Exercise directions: Scan the records for the string "experience" and state how many lines contain it, using the number alone.

Records from a data source
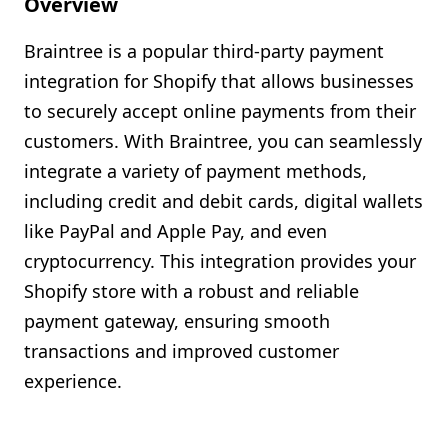
Overview
Shopify FAQ Hub
Braintree is a popular third-party payment
Contact Us
integration for Shopify that allows businesses
to securely accept online payments from their
customers. With Braintree, you can seamlessly
integrate a variety of payment methods,
including credit and debit cards, digital wallets
like PayPal and Apple Pay, and even
cryptocurrency. This integration provides your
Shopify store with a robust and reliable
payment gateway, ensuring smooth
transactions and improved customer
experience.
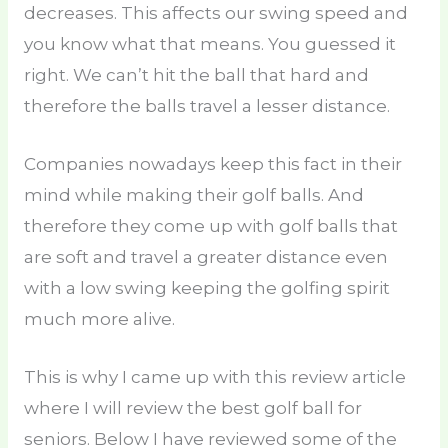
decreases. This affects our swing speed and
you know what that means. You guessed it
right. We can’t hit the ball that hard and
therefore the balls travel a lesser distance.
Companies nowadays keep this fact in their
mind while making their golf balls. And
therefore they come up with golf balls that
are soft and travel a greater distance even
with a low swing keeping the golfing spirit
much more alive.
This is why I came up with this review article
where I will review the best golf ball for
seniors. Below I have reviewed some of the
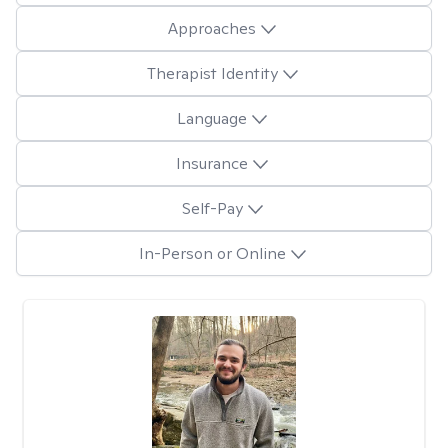
Approaches
Therapist Identity
Language
Insurance
Self-Pay
In-Person or Online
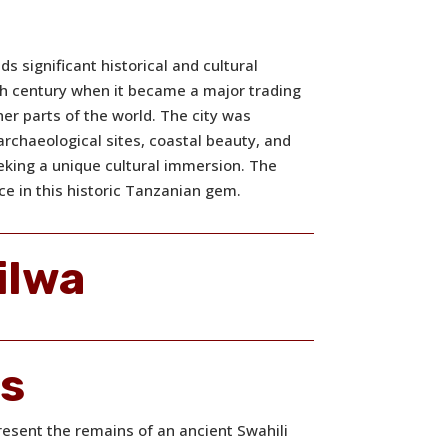
ds significant historical and cultural
9th century when it became a major trading
ther parts of the world. The city was
, archaeological sites, coastal beauty, and
eeking a unique cultural immersion. The
ce in this historic Tanzanian gem.
ilwa
ns
resent the remains of an ancient Swahili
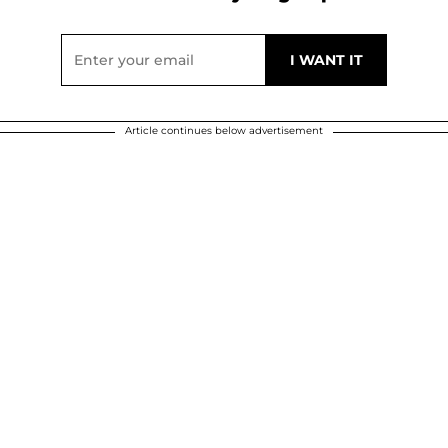
Article continues below advertisement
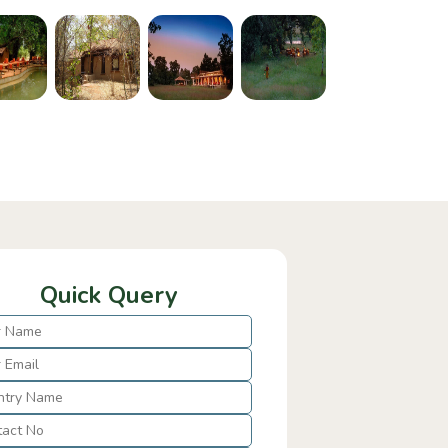
Quick Query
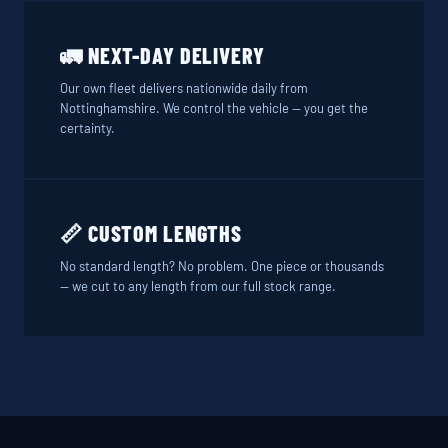
🚛 NEXT-DAY DELIVERY
Our own fleet delivers nationwide daily from
Nottinghamshire. We control the vehicle — you get the
certainty.
📏 CUSTOM LENGTHS
No standard length? No problem. One piece or thousands
— we cut to any length from our full stock range.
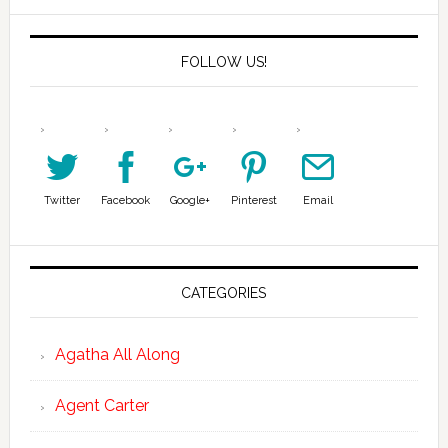
FOLLOW US!
Twitter
Facebook
Google+
Pinterest
Email
CATEGORIES
Agatha All Along
Agent Carter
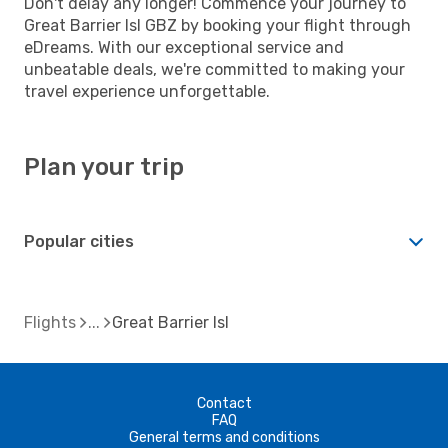
Don't delay any longer! Commence your journey to
Great Barrier Isl GBZ by booking your flight through
eDreams. With our exceptional service and
unbeatable deals, we're committed to making your
travel experience unforgettable.
Plan your trip
Popular cities
Flights
Great Barrier Isl
Contact
FAQ
General terms and conditions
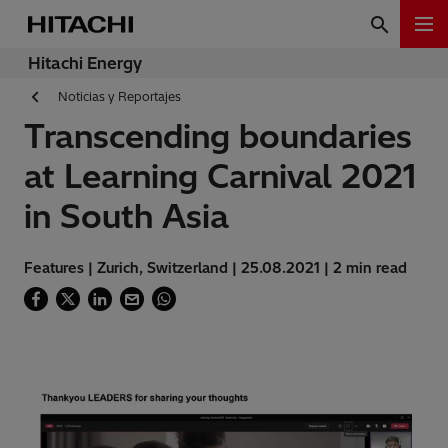
Hitachi Energy
Noticias y Reportajes
Transcending boundaries
at Learning Carnival 2021
in South Asia
Features | Zurich, Switzerland | 25.08.2021 | 2 min read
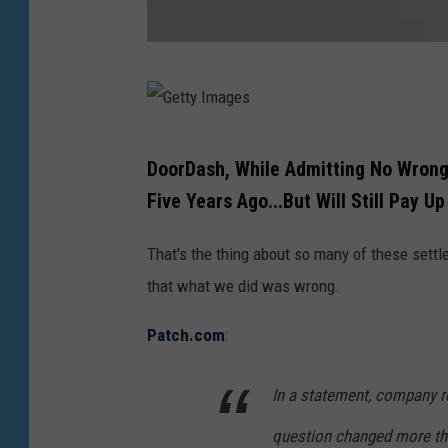
h
e
G
m
e
o
t
n
G
DoorDash, While Admitting No Wrongd
t
e
e
Five Years Ago...But Will Still Pay Up
y
y
t
I
.
t
That's the thing about so many of these settl
m
(
y
that what we did was wrong.
a
G
I
g
Patch.com
:
e
m
e
t
a
In a statement, company r
s
t
g
question changed more tha
y
e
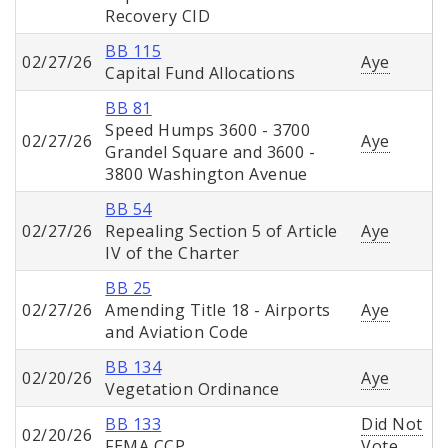
Recovery CID
BB 115
02/27/26
Aye
Capital Fund Allocations
BB 81
Speed Humps 3600 - 3700
02/27/26
Aye
Grandel Square and 3600 -
3800 Washington Avenue
BB 54
02/27/26
Repealing Section 5 of Article
Aye
IV of the Charter
BB 25
02/27/26
Amending Title 18 - Airports
Aye
and Aviation Code
BB 134
02/20/26
Aye
Vegetation Ordinance
BB 133
Did Not
02/20/26
FEMA CCP
Vote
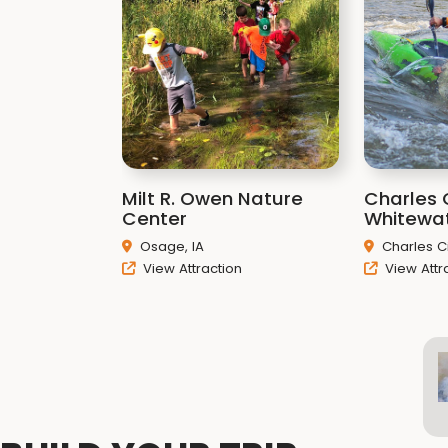
Milt R. Owen Nature
Charles 
Center
Whitewa
Osage, IA
Charles Ci
View Attraction
View Attr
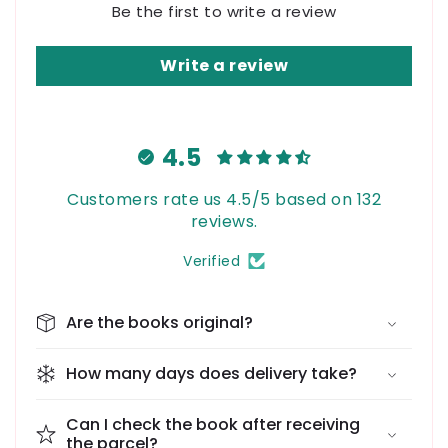
Be the first to write a review
Write a review
4.5
Customers rate us 4.5/5 based on 132
reviews.
Verified
Are the books original?
How many days does delivery take?
Can I check the book after receiving
the parcel?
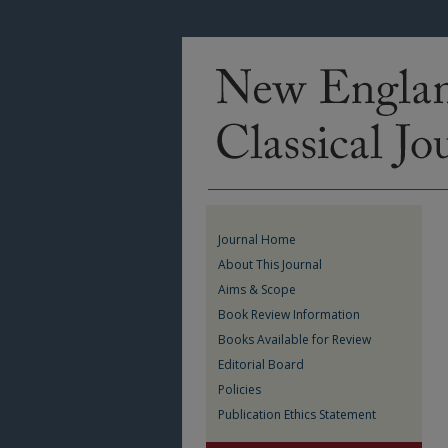
Journal Home
About This Journal
Aims & Scope
Book Review Information
Books Available for Review
Editorial Board
Policies
Publication Ethics Statement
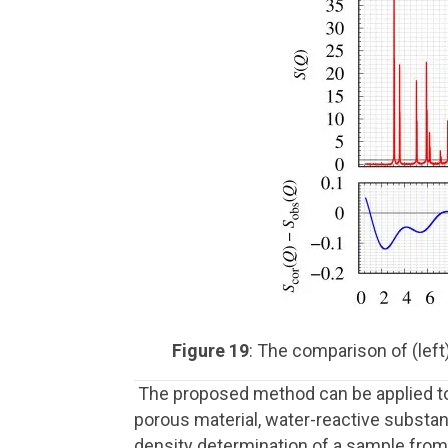
Figure 19
: The comparison of (left)
The proposed method can be applied to v
porous material, water-reactive substan
density determination of a sample from 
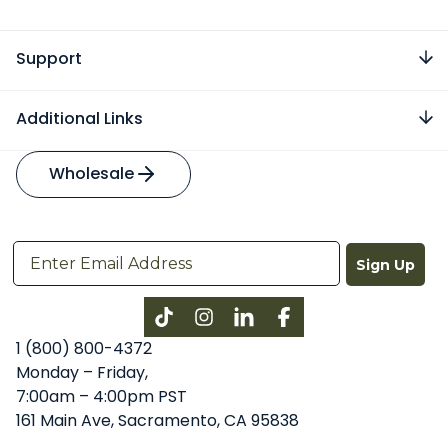
Support
Additional Links
Wholesale
Sign Up
Instagram
LinkedIn
Facebook
1 (800) 800-4372
Monday – Friday,
7:00am – 4:00pm PST
161 Main Ave, Sacramento, CA 95838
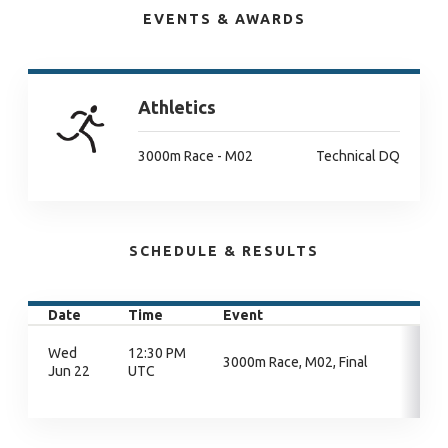
EVENTS & AWARDS
Athletics
3000m Race - M02
Technical DQ
SCHEDULE & RESULTS
Date
Time
Event
Wed
12:30 PM
3000m Race, M02, Final
Jun 22
UTC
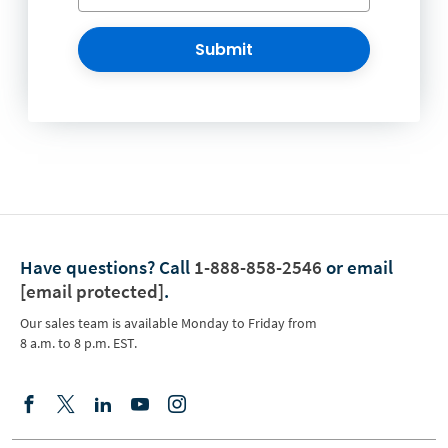
Submit
Have questions?
Call
1-888-858-2546
or email
[email protected]
.
Our sales team is available Monday to Friday from
8 a.m. to 8 p.m. EST.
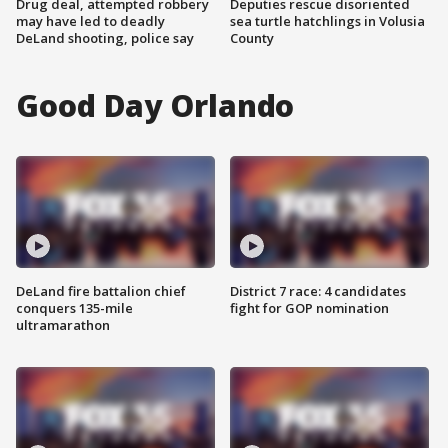
Drug deal, attempted robbery
Deputies rescue disoriented
may have led to deadly
sea turtle hatchlings in Volusia
DeLand shooting, police say
County
Good Day Orlando
DeLand fire battalion chief
District 7 race: 4 candidates
conquers 135-mile
fight for GOP nomination
ultramarathon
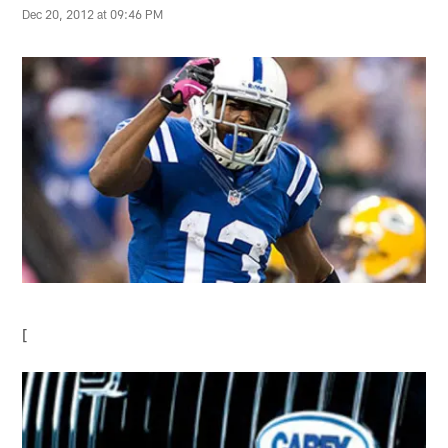
Dec 20, 2012 at 09:46 PM
[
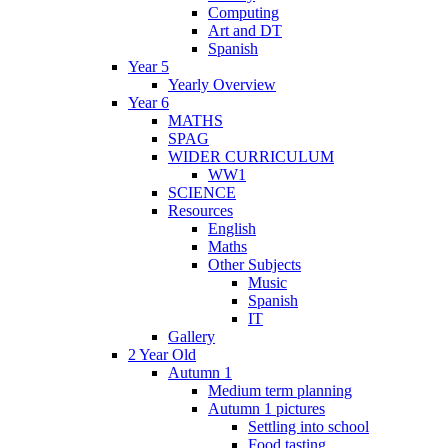
Computing
Art and DT
Spanish
Year 5
Yearly Overview
Year 6
MATHS
SPAG
WIDER CURRICULUM
WW1
SCIENCE
Resources
English
Maths
Other Subjects
Music
Spanish
IT
Gallery
2 Year Old
Autumn 1
Medium term planning
Autumn 1 pictures
Settling into school
Food tasting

Result for this task: 2